Sunday, December 9, 2007

Lawrence O'Donnell Slams Romney and Mormonism



Lawrence O'Donnell had another foaming at the mouth moment.

I still consider his "creepy liar" meltdown on MSNBC's Scarborough Country on October 22, 2004, just days before the presidential election, as one of the most bizarre, out of control performances by a political pundit ever. He was debating John O'Neill, author of Unfit for Command.

O'Donnell completely flipped out.

Read the transcript. It's amazing.

Watch O'Donnell go nuts again, this time on The McLaughlin Group, during a discussion of Mitt Romney's "religion speech."

Here's the transcript. This is a MUST-READ. O'Donnell goes berserk!

A summary of O'Donnell's fit is offered by Jason Linkins.

He writes:


A sane, if highly flawed, discussion of Mitt Romney's "Faith In America" speech on the McLaughlin Group was cold-cocked into the realm of crazy-faced anger by guest panelist Lawrence O'Donnell this morning, who started off by criticizing Romney, but soon veered headlong into a radical assault on Mormonism.

The discussion was following along it's typical bland and predictable way, with Pat Buchanan praising Romney for defending his beliefs and Eleanor Clift dryly noting that Romney wasn't as robotic as usual. That's when the ball finally came to O'Donnell, who began by remarking, "This was the worst political speech of my lifetime." But O'Donnell didn't have much to say about the speech, as it turned out.
This was the worst political speech of my lifetime. Because this man stood there and said to you "this is the faith of my fathers." And you, and none of these commentators who liked this speech realized that the faith of his fathers is a racist faith. As of 1978 it was an officially racist faith, and for political convenience in 1978 it switched. And it said "OK, black people can be in this church." He believes, if he believes the faith of his fathers, that black people are black because in heaven they turned away from God, in this demented, Scientology-like notion of what was going on in heaven before the creation of the earth.

Pat Buchanan, believe it or not, deserves credit for asking a question that was both germane to the discussion and entirely fair: "Do you believe his faith disqualifies him to be President." Well...it's clear that O'Donnell does. Forcefully, fiercely. Frankly, frighteningly!

The conversation just went right off the rails from there. Mormonism was founded by a "fraudulent criminal," O'Donnell maintained, insisting that the speech was an "opportunity to distance himself from the evils of his religion" even as Clift cautioned that "every religion has had its scandals." That got McLaughlin defending the Catholic Church, further shouting, Buchanan blaming Christians for bringing slavery to the United States, and Clift saying that "every religion has some crazy beliefs."

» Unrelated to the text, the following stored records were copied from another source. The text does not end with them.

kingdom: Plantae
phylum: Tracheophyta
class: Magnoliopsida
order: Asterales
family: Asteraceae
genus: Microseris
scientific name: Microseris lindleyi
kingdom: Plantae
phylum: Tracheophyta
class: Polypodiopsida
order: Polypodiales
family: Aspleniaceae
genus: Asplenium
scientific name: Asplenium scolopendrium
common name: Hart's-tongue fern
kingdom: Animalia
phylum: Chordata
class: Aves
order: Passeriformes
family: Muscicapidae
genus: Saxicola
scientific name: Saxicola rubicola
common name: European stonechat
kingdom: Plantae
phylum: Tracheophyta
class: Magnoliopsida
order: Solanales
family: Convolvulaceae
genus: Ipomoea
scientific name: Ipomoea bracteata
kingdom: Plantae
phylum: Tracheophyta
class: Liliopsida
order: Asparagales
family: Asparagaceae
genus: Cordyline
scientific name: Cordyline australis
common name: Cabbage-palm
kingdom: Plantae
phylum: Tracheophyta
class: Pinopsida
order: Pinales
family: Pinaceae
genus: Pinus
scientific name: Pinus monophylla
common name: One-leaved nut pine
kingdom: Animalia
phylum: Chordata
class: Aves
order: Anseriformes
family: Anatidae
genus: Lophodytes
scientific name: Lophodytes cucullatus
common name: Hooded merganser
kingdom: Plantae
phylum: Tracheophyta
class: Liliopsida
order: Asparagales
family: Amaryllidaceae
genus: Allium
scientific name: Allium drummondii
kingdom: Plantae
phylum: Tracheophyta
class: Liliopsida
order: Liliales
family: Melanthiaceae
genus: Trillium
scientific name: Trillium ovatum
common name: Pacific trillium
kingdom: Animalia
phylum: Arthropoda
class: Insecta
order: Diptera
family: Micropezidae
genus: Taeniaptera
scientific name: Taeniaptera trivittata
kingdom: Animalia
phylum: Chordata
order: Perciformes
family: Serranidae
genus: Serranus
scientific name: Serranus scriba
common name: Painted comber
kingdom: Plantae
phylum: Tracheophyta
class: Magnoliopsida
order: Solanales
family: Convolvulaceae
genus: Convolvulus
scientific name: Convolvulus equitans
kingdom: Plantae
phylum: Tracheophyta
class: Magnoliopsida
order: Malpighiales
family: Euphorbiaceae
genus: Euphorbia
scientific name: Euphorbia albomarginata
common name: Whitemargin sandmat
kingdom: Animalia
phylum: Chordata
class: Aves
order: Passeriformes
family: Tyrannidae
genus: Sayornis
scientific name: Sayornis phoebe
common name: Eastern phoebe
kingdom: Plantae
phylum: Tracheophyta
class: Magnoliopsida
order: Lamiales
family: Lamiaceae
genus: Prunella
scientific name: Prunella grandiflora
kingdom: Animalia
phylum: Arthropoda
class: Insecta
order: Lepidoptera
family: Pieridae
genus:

Hilarious. And O'Donnell would just not let up. His kick to commercial, "Romney comes from a religion that was founded by a criminal who was anti-American, pro-slavery, and A RAPIST!"

Spitting and wagging his finger, O'Donnell said, "And [Romney's] religion is based on the work of a lying, fraudulent criminal named Joseph Smith, who was a racist, who was pro-slavery. His religion was completely pro-slavery."

I think Linkins misunderstood O'Donnell. I don't believe O'Donnell called Smith a "rapist." I understood him to say "racist."

(Note: I stand corrected. The McLaughlin transcript attributes this statement to O'Donnell: "Look, Romney comes from a religion founded by a criminal who was anti-American, pro-slavery, and a rapist. And he comes from that lineage and says, 'I respect this religion fully.'")

McLaughlin tried to regain control, saying to O'Donnell: "All right, please relinquish.... Lawrence, please relinquish."

I think he knew O'Donnell was venturing into dangerous territory.

O'Donnell wouldn't shut up. He didn't hesitate to bash all Mormons.

"Joseph Smith was a slavery champion, the inventor of this ridiculous religion."

"Ridiculous religion"?

Wow.

When O'Donnell loses it, he REALLY loses it.

O'Donnell was so crazy that he has even embarrassed other libs.

I didn't think he could ever top his "creepy liar" performance.

In terms of content as opposed to delivery, I think he may have managed to do it.

When Eleanor Clift starts squirming at her fellow lib's ravings and feels the need to distance herself from O'Donnell's rant, you know it has to be bad.

Unbelievable.

I sincerely believe that O'Donnell is an unbalanced individual with some serious behavioral issues.